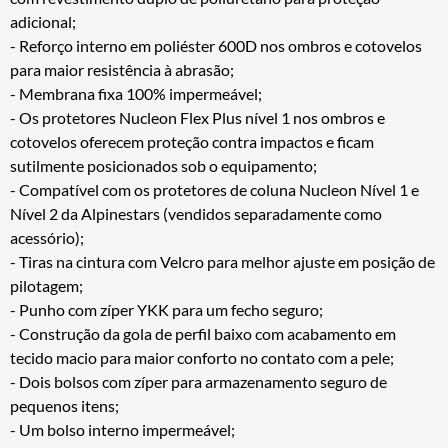
adicional;
- Reforço interno em poliéster 600D nos ombros e cotovelos
para maior resistência à abrasão;
- Membrana fixa 100% impermeável;
- Os protetores Nucleon Flex Plus nível 1 nos ombros e
cotovelos oferecem proteção contra impactos e ficam
sutilmente posicionados sob o equipamento;
- Compatível com os protetores de coluna Nucleon Nível 1 e
Nível 2 da Alpinestars (vendidos separadamente como
acessório);
- Tiras na cintura com Velcro para melhor ajuste em posição de
pilotagem;
- Punho com zíper YKK para um fecho seguro;
- Construção da gola de perfil baixo com acabamento em
tecido macio para maior conforto no contato com a pele;
- Dois bolsos com zíper para armazenamento seguro de
pequenos itens;
- Um bolso interno impermeável;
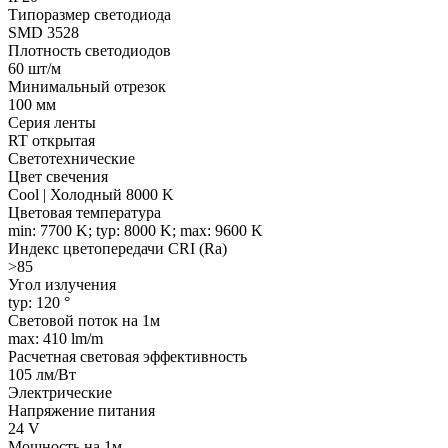
Типоразмер светодиода
SMD 3528
Плотность светодиодов
60 шт/м
Минимальный отрезок
100 мм
Серия ленты
RT открытая
Светотехнические
Цвет свечения
Cool | Холодный 8000 K
Цветовая температура
min: 7700 K; typ: 8000 K; max: 9600 K
Индекс цветопередачи CRI (Ra)
>85
Угол излучения
typ: 120 °
Световой поток на 1м
max: 410 lm/m
Расчетная световая эффективность
105 лм/Вт
Электрические
Напряжение питания
24 V
Мощность на 1м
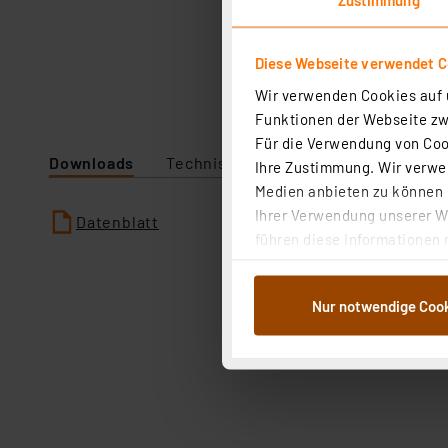
Diese Webseite verwendet C
Wir verwenden Cookies auf u
Funktionen der Webseite zwi
Für die Verwendung von Cook
Downloads
Technische Daten
Ihre Zustimmung. Wir verwen
Medien anbieten zu können u
Ihrer Verwendung unserer We
Datenblatt
führen diese Informationen 
im Rahmen Ihrer Nutzung der
dem Speichern und Abrufen 
Nur notwendige Coo
Weiterverarbeitung für die 
Abs.1a DSG-VO) zu. Eine deta
Button „Ablehnen oder Einst
ganz oder teilweise zustimm
anpassen oder widerrufen. 
Auswertung und Analyse bis 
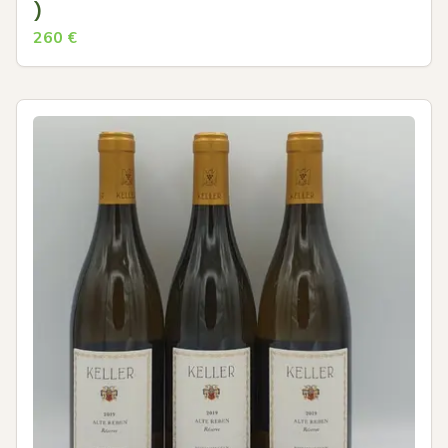
)
260
€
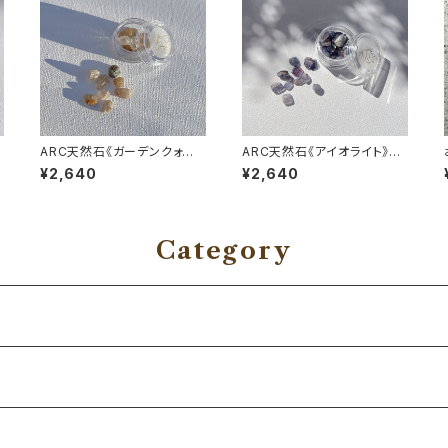
ARC天然石《ガーデンクォー
ARC天然石《アイオライト》#
ツ》#対人関係の向上
自分を取り戻す
¥2,640
¥2,640
Category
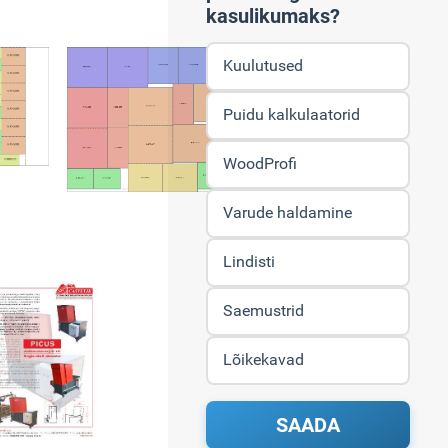
kasulikumaks?
Kuulutused
Puidu kalkulaatorid
WoodProfi
Varude haldamine
Lindisti
Saemustrid
Lõikekavad
SAADA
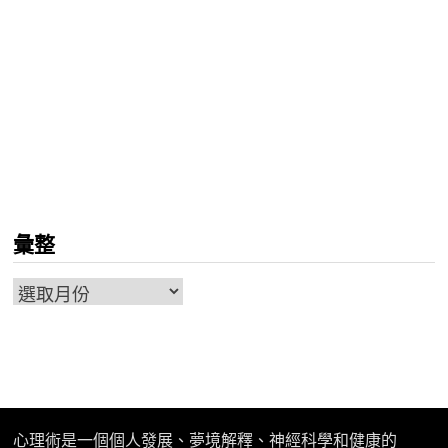
彙整
彙
整
心理術是一個個人發展、夢境解釋、神經科學和健康的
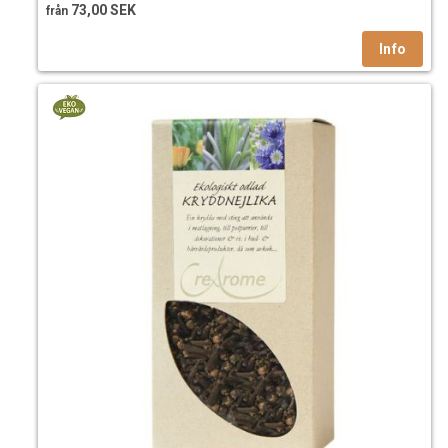
73,00 SEK
från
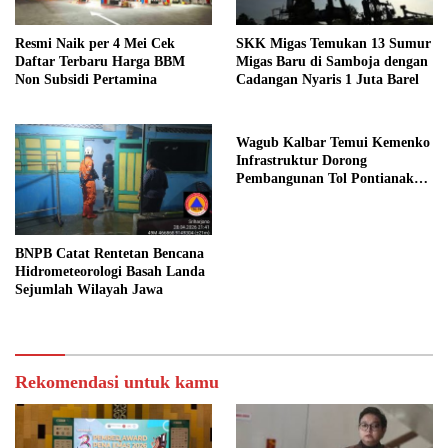
Resmi Naik per 4 Mei Cek
SKK Migas Temukan 13 Sumur
Daftar Terbaru Harga BBM
Migas Baru di Samboja dengan
Non Subsidi Pertamina
Cadangan Nyaris 1 Juta Barel
Wagub Kalbar Temui Kemenko
Infrastruktur Dorong
Pembangunan Tol Pontianak
Kijing
BNPB Catat Rentetan Bencana
Hidrometeorologi Basah Landa
Sejumlah Wilayah Jawa
Rekomendasi untuk kamu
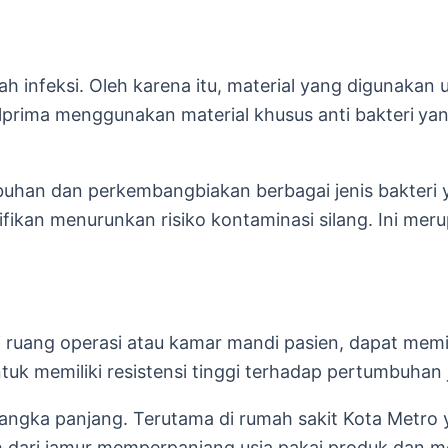
h infeksi. Oleh karena itu, material yang digunakan 
rima menggunakan material khusus anti bakteri
yan
uhan dan perkembangbiakan berbagai jenis bakteri 
ifikan menurunkan risiko kontaminasi silang. Ini mer
ti ruang operasi atau kamar mandi pasien, dapat mem
uk memiliki resistensi tinggi terhadap pertumbuhan 
 jangka panjang. Terutama di rumah sakit Kota Metro
h dari jamur memperpanjang usia pakai produk dan 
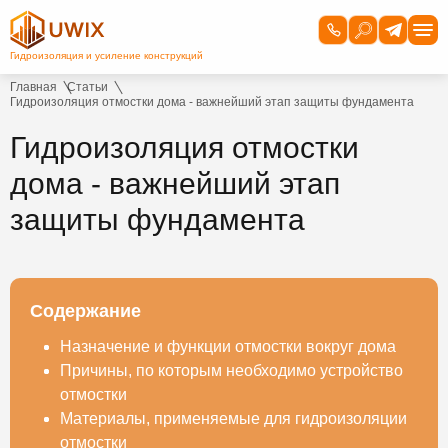
Главная
Статьи
Гидроизоляция отмостки дома - важнейший этап защиты фундамента
Гидроизоляция отмостки
дома - важнейший этап
защиты фундамента
Содержание
Назначение и функции отмостки вокруг дома
Причины, по которым необходимо устройство
отмостки
Материалы, применяемые для гидроизоляции
отмостки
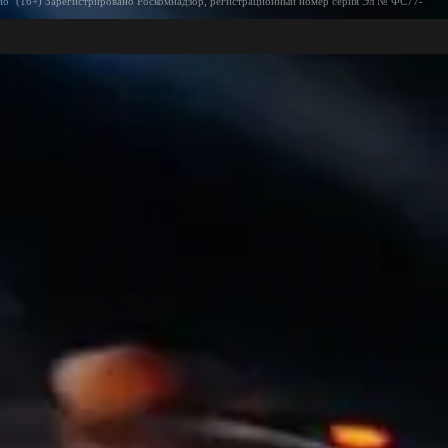
ио" (16+) Зарегистрировано Роскомнадзор, регистрационный номер серия Эл № ФС77-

********

**TASK STATEMENT:**
Please copy every line from the entries that includes the word "этап".

**ANSWER TO THE EXERCISE:**
Гидроизоляция отмостки дома - важнейший этап защиты фундамента
дома - важнейший этап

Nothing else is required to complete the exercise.